Homework Help: Triple integral - Volume of a sphere and surface

1. The problem statement, all variables and given/known data
Find the volume of the solid which is contained by 1) [tex]z= \frac{\sqrt{2}}{4}\sqrt{x^2+y^2}[/tex] and 2) [tex]x^2+y^2+z^2= \sqrt{27}z[/tex]

2. Relevant equations
I've completed the square on the 2nd equation to obtain [tex]x^2+y^2= 8z^2[/tex]

and also the 1st equation to obtain [tex]x^2+y^2+(x-\frac{1}{2}\sqrt{27})^2=\sqrt{\frac{27}{4}}[/tex]



3. The attempt at a solution
So we're basically looking for a sphere which is cut off at the bottom by the 1st equation. I though it'd be good to solve using spherical coordinates. For the [tex]\rho[/tex], i've obtained [tex]\rho^2 = \sqrt{27}z [/tex] and [tex]\rho = 27cos(\phi) [/tex]

[tex]\theta[/tex] from 0 to 2[tex]\pi[/tex]

But I can't for the life of me figure out how to find [tex]\phi[/tex]? I figure it wont go from 0 to [tex]\pi[/tex] because of the bottom limit.

As well, is using spherical the best solution in this case?

Thanks,

Marc

 

LCKurtz,

Yes, you're correct, it's the volume located above the cone and below the sphere.

As for the [tex]\phi[/tex], how do I go abouts to finding the angle, or more specifically, the central angle of the cone? I know I can figure out the intersect between the both solids, but can't seem to deduce the angle from there. As for the [tex]\rho[/tex], I can't seem to calculate it for the cone.
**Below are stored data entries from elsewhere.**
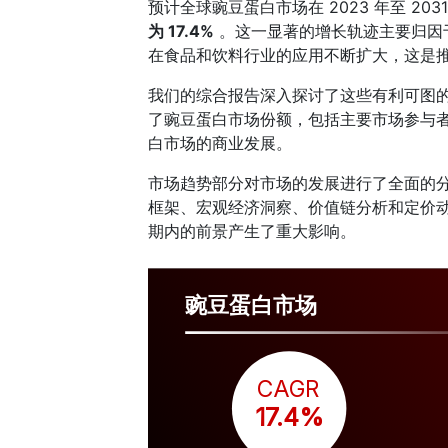
预计全球豌豆蛋白市场在 2023 年至 2
为 17.4%
。这一显著的增长轨迹主要归因
在食品和饮料行业的应用不断扩大，这是
我们的综合报告深入探讨了这些有利可图
了豌豆蛋白市场份额，包括主要市场参与
白市场的商业发展。
市场趋势部分对市场的发展进行了全面的
框架、宏观经济洞察、价值链分析和定价
期内的前景产生了重大影响。
豌豆蛋白市场
CAGR
 17.4%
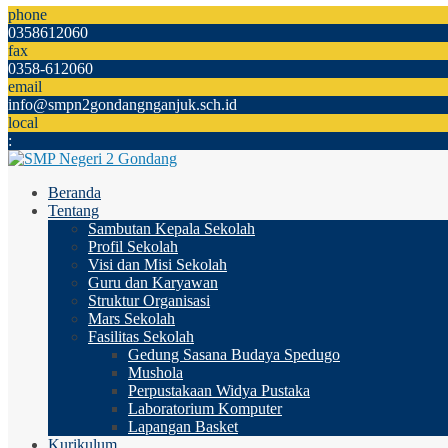
phone
0358612060
fax
0358-612060
email
info@smpn2gondangnganjuk.sch.id
local
:
Beranda
Tentang
Sambutan Kepala Sekolah
Profil Sekolah
Visi dan Misi Sekolah
Guru dan Karyawan
Struktur Organisasi
Mars Sekolah
Fasilitas Sekolah
Gedung Sasana Budaya Spedugo
Mushola
Perpustakaan Widya Pustaka
Laboratorium Komputer
Lapangan Basket
Kurikulum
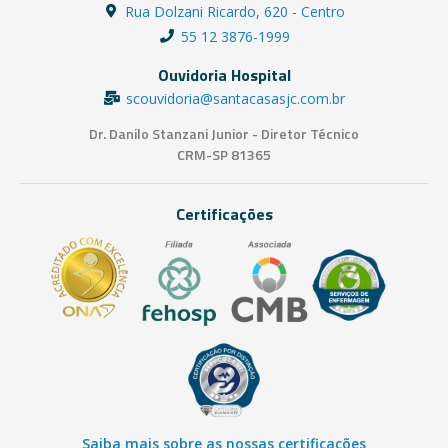
Rua Dolzani Ricardo, 620 - Centro
55 12 3876-1999
Ouvidoria Hospital
scouvidoria@santacasasjc.com.br
Dr. Danilo Stanzani Junior - Diretor Técnico
CRM-SP 81365
Certificações
Saiba mais sobre as nossas certificações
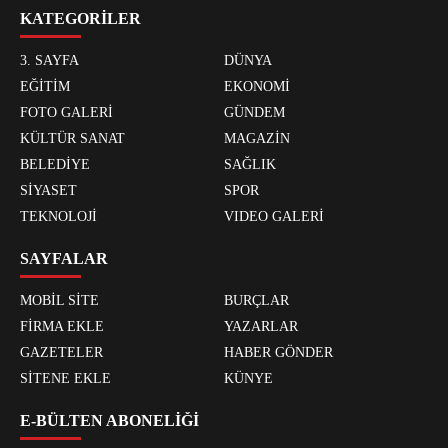
KATEGORİLER
3. SAYFA
DÜNYA
EĞİTİM
EKONOMİ
FOTO GALERİ
GÜNDEM
KÜLTÜR SANAT
MAGAZİN
BELEDİYE
SAĞLIK
SİYASET
SPOR
TEKNOLOJİ
VIDEO GALERİ
SAYFALAR
MOBİL SİTE
BURÇLAR
FİRMA EKLE
YAZARLAR
GAZETELER
HABER GÖNDER
SİTENE EKLE
KÜNYE
E-BÜLTEN ABONELİĞİ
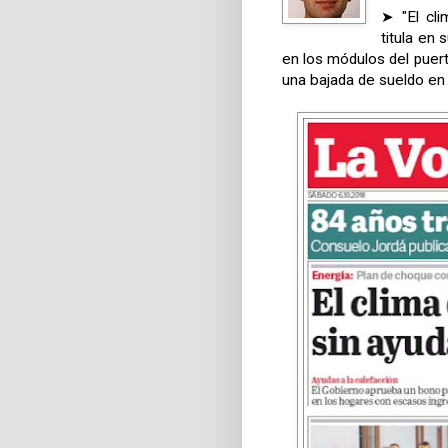
➤ "El cli
titula en 
en los módulos del puer
una bajada de sueldo en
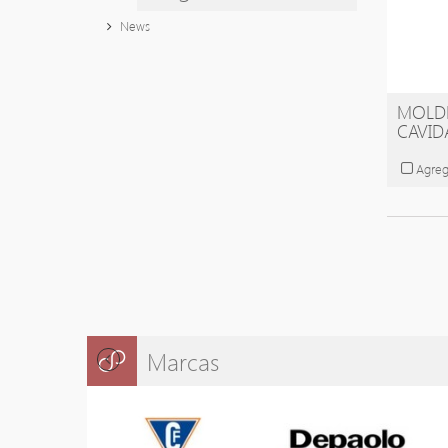
News
MOLDE
CAVID
Agreg
Marcas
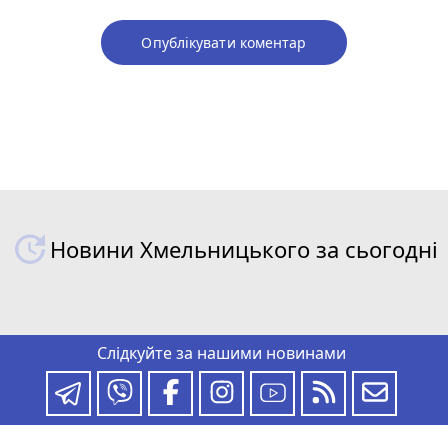
Опублікувати коментар
Новини Хмельницького за сьогодні
Слідкуйте за нашими новинами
Using [tex]x^2+y^2=8z^2[/tex], in spherical I get [tex]\rho^2(sin(\phi))^2=8(cos(\phi))\rho^2[/tex], thus meaning the [tex]\rho[/tex] cancels out. Does that mean my limits will be from 0 to [tex]\sqrt{27}cos(\phi)[/tex] (the [tex]\rho[/tex] of the sphere)?

EDIT: What seems to be confusing me is that the cone doesn't intersect the sphere at its half, where we'd have a cone on the bottom supporting the upper half of the sphere. The shapes intersect near the bottom of the sphere.

Thanks for the help.

Marc

 

This is my maple graph of the problem:

 

Thank you very much Lynn. I believe I've grasped the concept here. I'll do a couple more to make sure it sinks in :).

For my limits I obtain:

[tex]\theta[/tex] 0 to 2Pi
[tex]\phi[/tex] 0 to arccos(1/3)
[tex]\rho[/tex] 0 to sqrt(27)cos([tex]\phi[/tex])

Thanks again.

 

Update: My problem was that I was using the center of the sphere as my origin for the coordinates. Using the coordinates measured from the real origin makes much more sense now.